#MAGOV : AN OPEN LETTER TO MARK FISHER

On Thursday I received a letter from the “Committee to Elect Fisher for Governor.” Since I am Here and Sphere’s politics reporter, I had heard of Mr. Fisher — had surfed his facebook page, in fact, and not favorably. I wondered why he would be writing to me. I read his letter. Half way through it, I was moved to answer him. As I read to its end, I found in it truly serious questions about what our politics is all about and thus decided to answer him by what political people call an “open letter.”

“Dear Candidate Fisher :

“You write me because of my ‘service to the Republican Party,” for which I thank you. I am, as you note, a registered Republican, as were four generations of my forbears. The Republican party meant something to my Dad, Grand Dad, and Great Grand-Dad, and it has meant something to me since I first became active just out of college. I thus looked in your letter for some commitment on your part to what it has meant to us. I found none. What I did find, I reject.

“You say that you were moved to run for Governor because Governor Patrick “re-opened the tolls on the western part of the Mass Pike.” You then say that “tolls are great for only…Patronage,’ and you decry the men and women who work as toll collectors.

“A candidacy that starts by denigrating people who work is a strange candidacy. Toll collectors work hard under sometimes horrible weather conditions and at all hours. If they earn an average of $ 76,000 a year, as you write, that is hardly a king’s ransom ; but it is enough for them to participate in the consumer economy that keeps our economy — and their family’s lives — moving forward.

“You also miss the larger needs that the resumed tolls address. Our state’s roads and bridges badly need repair, and our public transit facilities break down all the time for lack of money to maintain them, much less upgrade them.
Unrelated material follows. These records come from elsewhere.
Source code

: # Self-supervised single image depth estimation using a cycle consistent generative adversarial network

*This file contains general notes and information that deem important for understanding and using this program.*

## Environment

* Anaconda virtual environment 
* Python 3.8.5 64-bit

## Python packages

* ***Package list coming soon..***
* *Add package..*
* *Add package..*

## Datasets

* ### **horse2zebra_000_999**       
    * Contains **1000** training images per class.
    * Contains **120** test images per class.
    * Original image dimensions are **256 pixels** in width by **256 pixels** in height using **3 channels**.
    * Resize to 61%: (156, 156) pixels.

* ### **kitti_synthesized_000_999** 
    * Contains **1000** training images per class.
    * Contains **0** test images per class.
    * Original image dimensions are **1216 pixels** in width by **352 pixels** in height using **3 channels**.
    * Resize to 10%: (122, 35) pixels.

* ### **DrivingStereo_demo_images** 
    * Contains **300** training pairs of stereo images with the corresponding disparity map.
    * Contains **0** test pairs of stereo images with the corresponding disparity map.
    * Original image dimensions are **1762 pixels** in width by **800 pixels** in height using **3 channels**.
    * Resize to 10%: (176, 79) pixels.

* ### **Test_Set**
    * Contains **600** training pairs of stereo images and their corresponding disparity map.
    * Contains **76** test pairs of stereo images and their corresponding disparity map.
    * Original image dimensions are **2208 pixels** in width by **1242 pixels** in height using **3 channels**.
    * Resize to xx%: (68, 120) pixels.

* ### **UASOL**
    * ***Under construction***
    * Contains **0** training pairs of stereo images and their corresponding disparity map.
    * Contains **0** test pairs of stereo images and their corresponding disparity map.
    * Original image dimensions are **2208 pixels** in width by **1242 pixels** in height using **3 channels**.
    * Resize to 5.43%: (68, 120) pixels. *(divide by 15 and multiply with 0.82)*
“You talk about ‘conservative values.’ I’m not sure what ‘conservative’ means any more, but on your facebook page you cite several agendas which defame whatever defensible adjective you want to ascribe to them.

“You would deny to women control over thrir own bodies and health care, something that neither you nor I have any right to do and a contravention of the policy of every Republican Governor this State has had in my lifetime.

“You want gay and transgemder people to not have the full civil rights that all citizens are entitled to and which the Republican party was created to fight for. Your position is an affront to all people of good will and incompatible with a Republican nomination for any office.

“You talk about ‘gun rights.’ Such talk was offensive long before Columbine, Aurora, and Newtown, not to mention George Zimmerman. To talk of ‘gun rights’ now is to pit yourself against the entire society which your candidacy seeks to govern. Mr. Fisher, guns HAVE no rights. people have rights. And our society has the right to be free of individuals with loaded guns putting everyone in fear and worse — for what ?

“You dehumanize the people you call “illegal immigrants.” you say they cost the state almost two billion dollars. Mr. Fisher, that’s just wrong. As Jeb Bush — a Republkican — said at this year’s CPAC conference, ‘undocumnted immigrants are a boon to the economy. and because of their young demographic, they’re also how we rescue Social security.’

“Mr. Fisher, undocumented workers pay more in taxes in one year, every year, than Mitt Romney has paid in his entire lifetime. Do you have any idea what the life of most undocumented peope is like ? I have seen them standing outside in summer or the cold, at dawn every day, across from Home Depot in my city, hoping to be hired for a day’s pay. Undocumented people — and immigrants similar — take the subway to work at 5 AM, working at the toilet-cleaning and janitor jobs, in office buildings hospitals hotels and universities, for pay that until recently was minimum wage. Yet you decry these people ? Mr. Fisher, they are heroes.

“Reading what you think of the least among us, do you have the slightest idea what is entailed in governing the 6,000,000-plus people who live in Massachusetts ? The Governor  has to administer our roads, bridges, transit system; to maintain our clean water and environmental quality; to assure a strong public school curriculum; to operate the State’s parks, beaches, courts, district attorneys, prisons, half-way houses, career retraining centers, welfare offices, retirement, veterans affairs, and a variety of administrative agencies, licensing divisions, tax collection, and more. All of these exist because in our extremely complex, diverse, and changing society that we call Massachusetts, capable administration keeps our intricately adjustable State moving forward with as little friction or confusion as human capabilities reasonably manage.

“I read nothing, in all your campaign talk, of any plans to improve, reform, or add to any of these Governor’s responsibilities; indeed, nothing of any of the public policy issues that activists everywhere are discussing and proposing. All the other Governor candidates who I am following have plenty of policy suggestions : where are yours ?

“I can only conclude that your candidacy isn’t about us, the 6,000,000 and more. It’s about you. It is ALL about you. As you say near the end of your letter, “in the past I would vote and then complain.” But “my circumstances have now changed.”

I, I, my, me, and mine ! Mr. Fisher, I hate to tell you, but being Governor is NOT about you. It”s about everyone, diversely, equally respected and all of us together.